Tanzania: Groups Want Govt to Roll Back Laws Stifling Dissent

Journalists and media activists demonstrate during International Press Freedom Day (file photo).

Two rights groups are calling on Tanzania's government to ease restrictions on dissent and freedom of expression imposed since President John Magufuli came to power in 2015.

Amnesty International and Human Rights Watch issued reports on Tanzania at a joint news conference Monday in Kenya's capital, Nairobi.

“Magufuli’s administration has passed many laws that restrict the work of journalists and intend to repress activities of civil society organizations," said Roland Ebole, lead researcher for the Amnesty International report.  He said the president needs to "carefully reflect on his government's record of ruthlessly disemboweling the country's human rights framework."

Human Rights Watch Africa researcher Oryem Nyeko said upcoming local and general elections will not be fair unless the government takes a different approach to perceived opponents.

“The finding we have that the media and civil society are effectively silenced does not create a good environment for free and fair elections," he said.  "So, we are encouraging and urging the government to ease these restrictions on civil society and the media to amend the restrictive laws."

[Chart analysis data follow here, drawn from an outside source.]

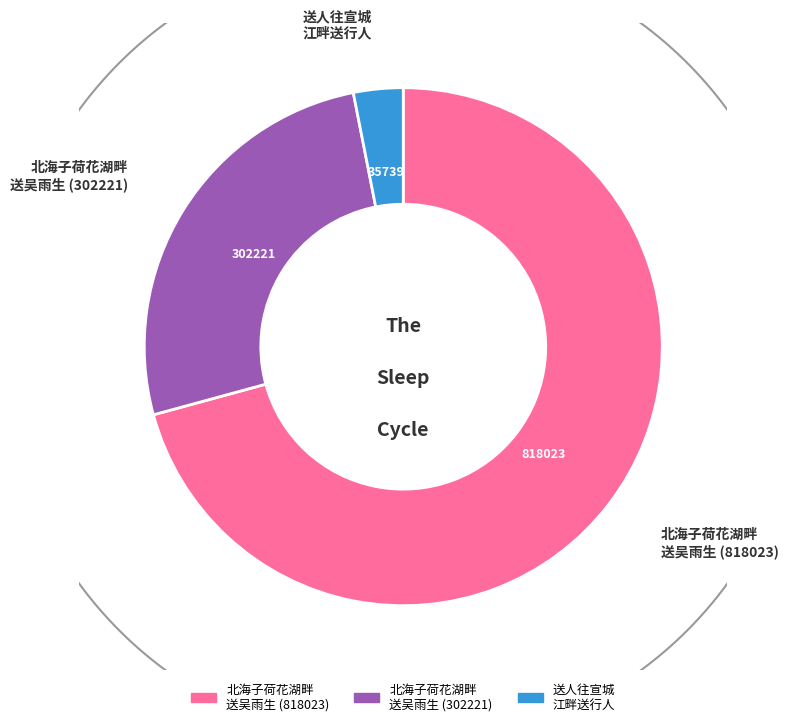

To the nearest percent, what percentage of the pie is 北海子荷花湖畔送吴雨生 (302221)?

26%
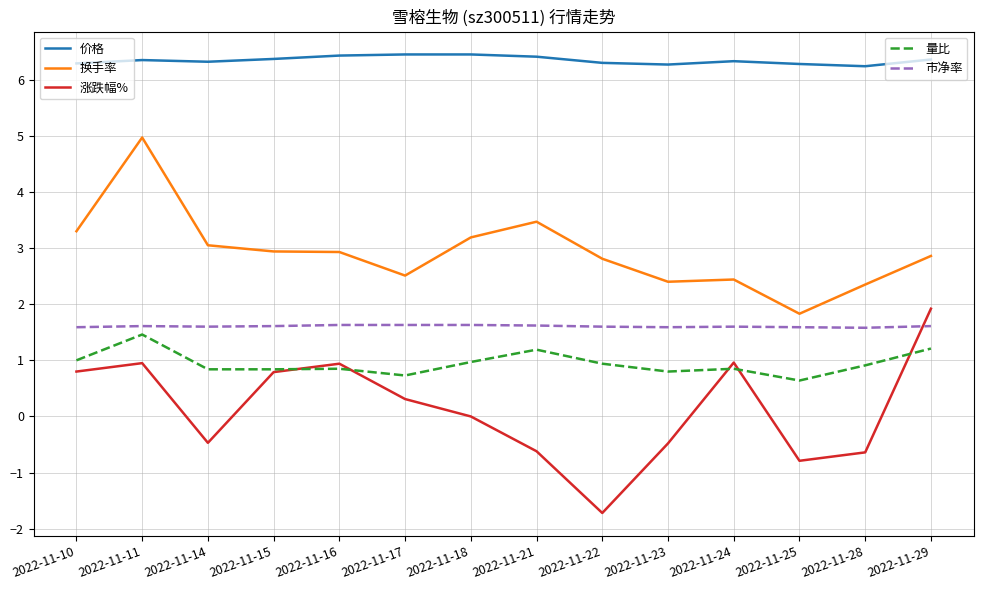

What is the minimum value shown in the chart?

-1.7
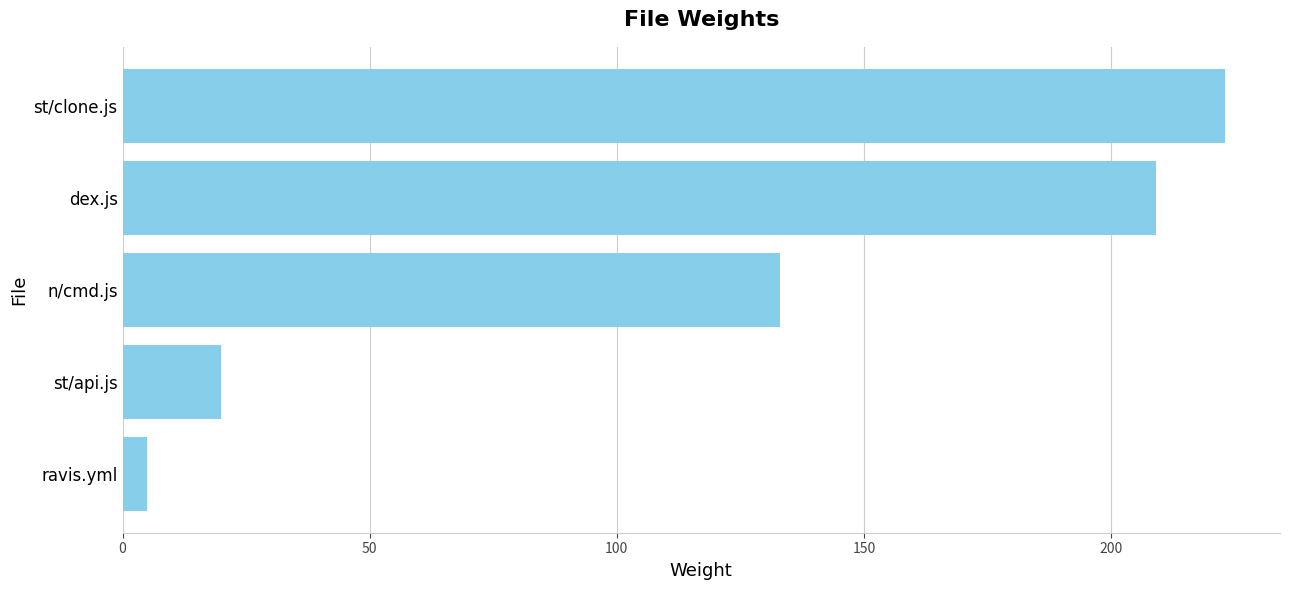

True or false: the data shows 5 at ravis.yml.

True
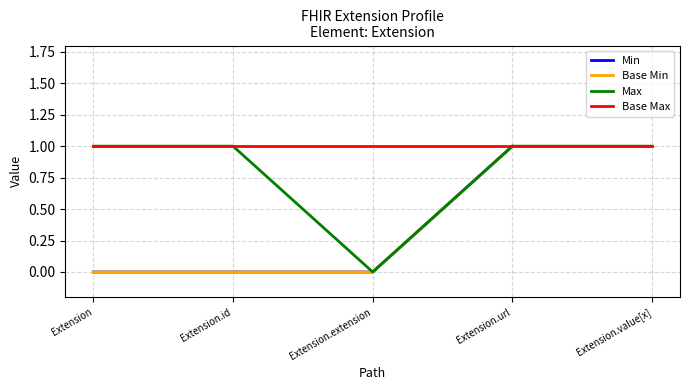

What is the total value across all series at Extension?

2.0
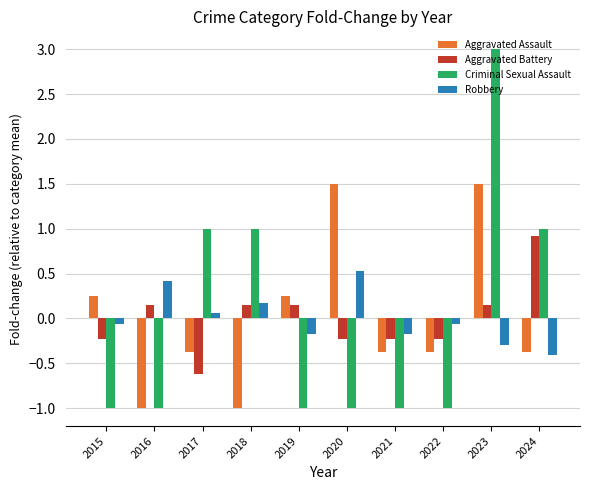

What is the sum of the Robbery values at 2022 and 2021?

-0.2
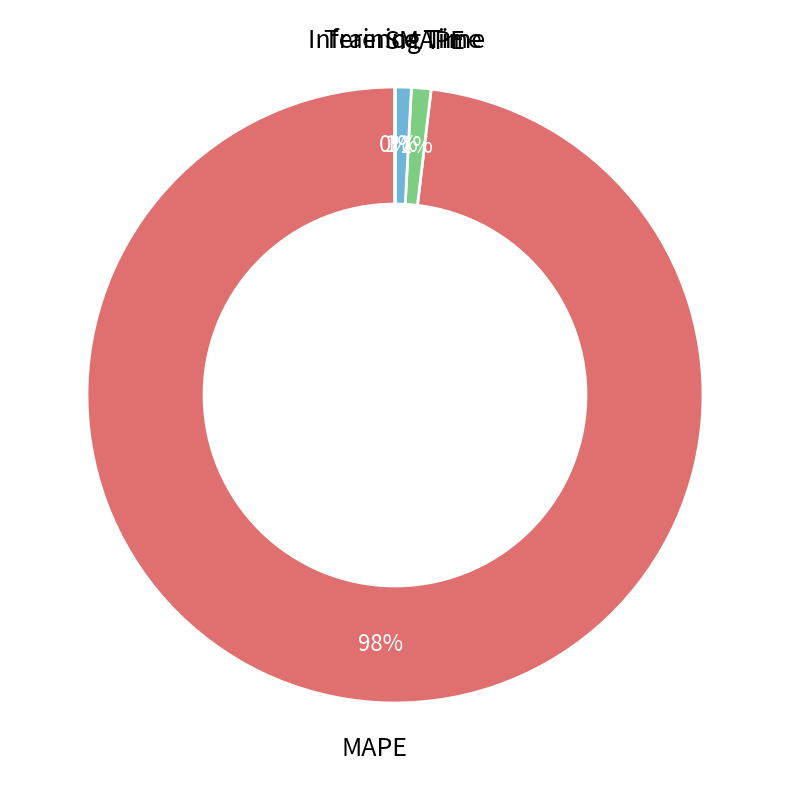

Is it true that SMAPE is 1% of the pie?

True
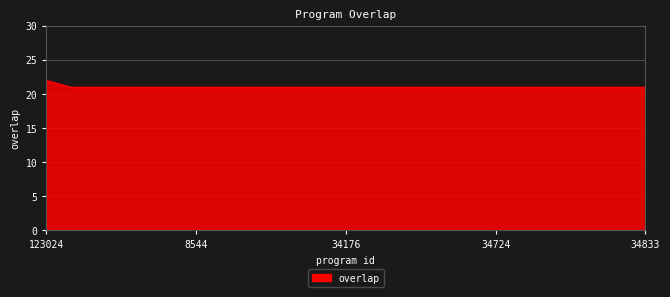

What is the maximum value shown in the chart?

22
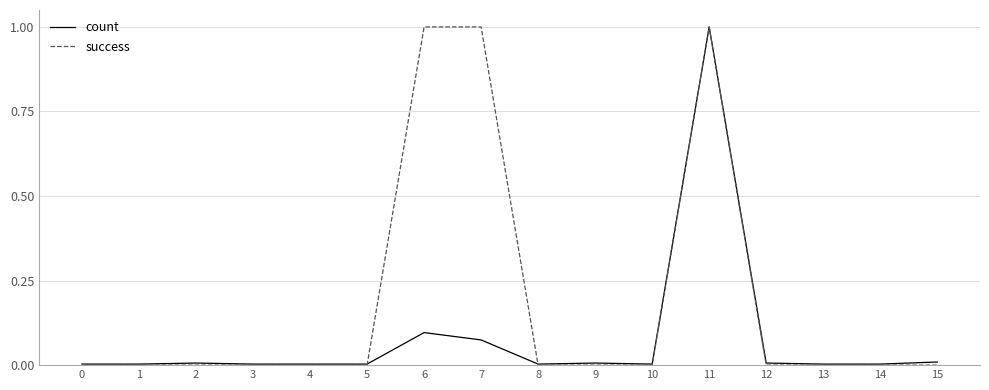

Rank the series by their average value, from highest to lowest.

success, count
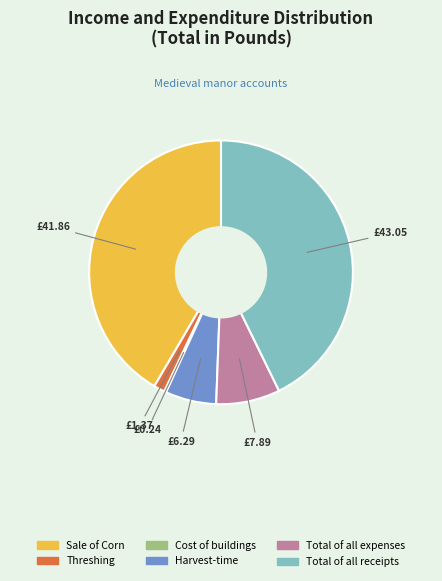

Does Harvest-time account for over 50% of the chart?

No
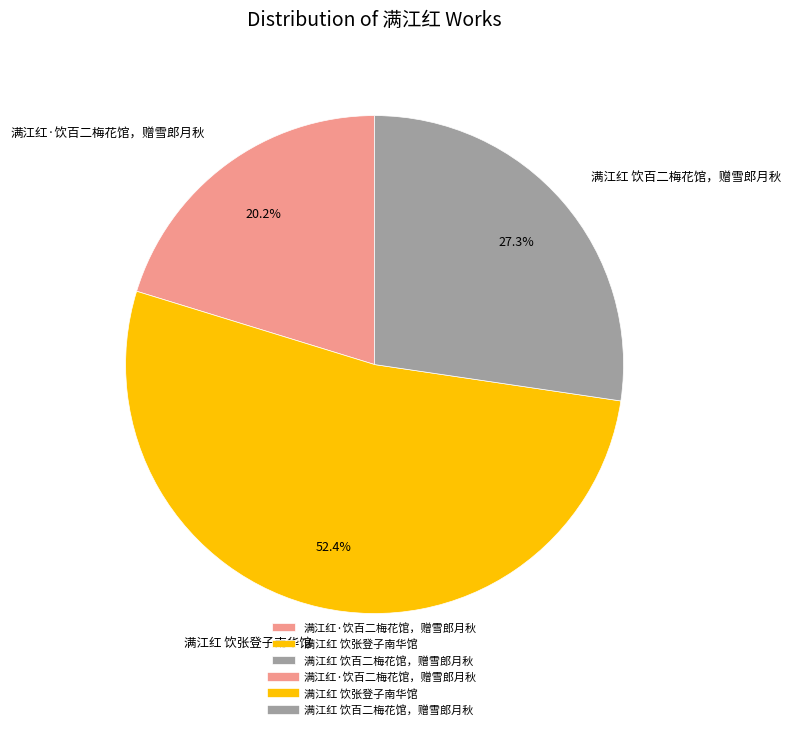

What percentage is NOT represented by 满江红·饮百二梅花馆，赠雪郎月秋?

79.8%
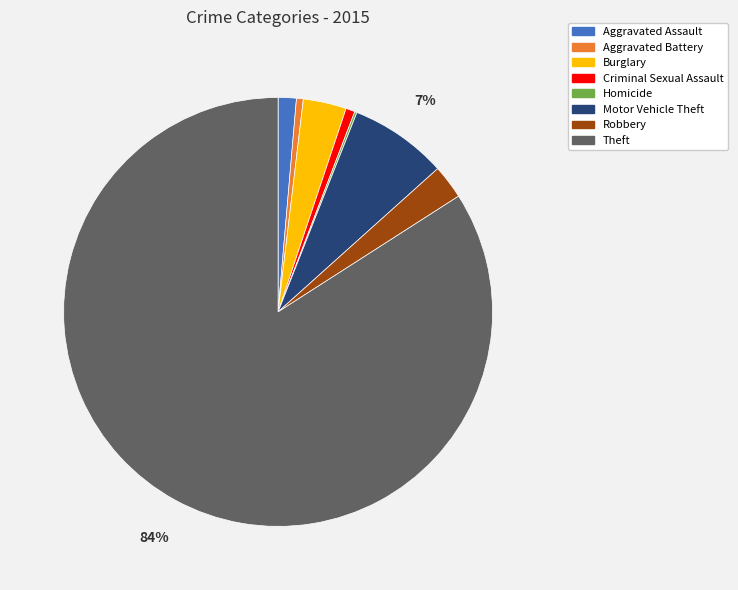

The Criminal Sexual Assault slice represents 1% of the pie. True or false?

True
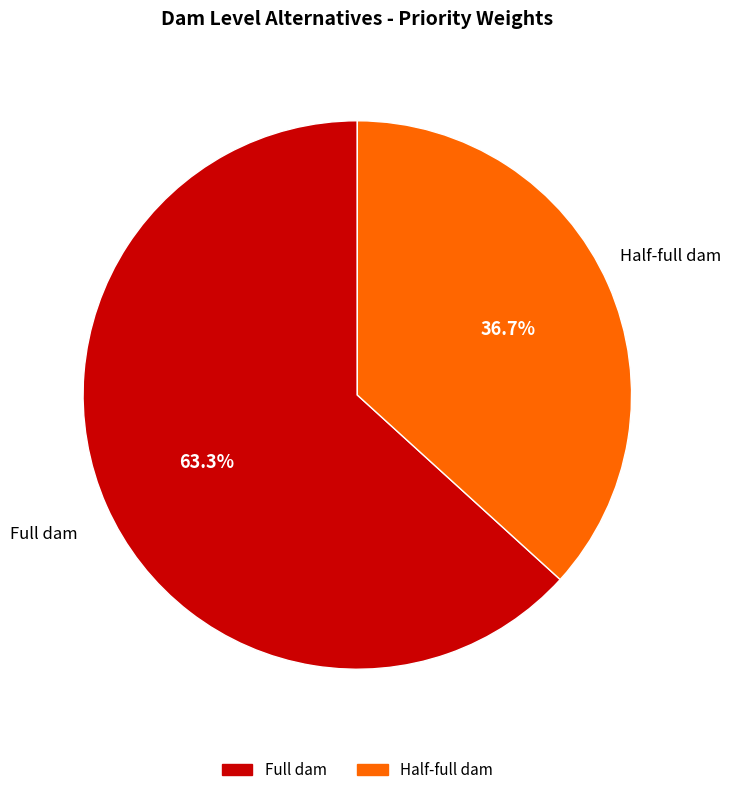

To the nearest percent, what is the average slice percentage?

50%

VOA contacted Tanzanian officials to comment on the reports, but received no response.

The Amnesty International and Human Rights Watch reports are based on interviews with dozens of journalists, politicians, activists and other observers in Tanzania.

Magufuli came to power in November 2015 promising to fight corruption.  Previously, he was known for shutting down companies and firing government workers without due process.

Once in office, he shut down anyone who challenged his authority. In 2016, legislators approved a Magufuli-backed law that gave security agencies the power to search media organizations, seize their equipment and close them without a court order.  Since then, the government has used the law to shut down five news outlets.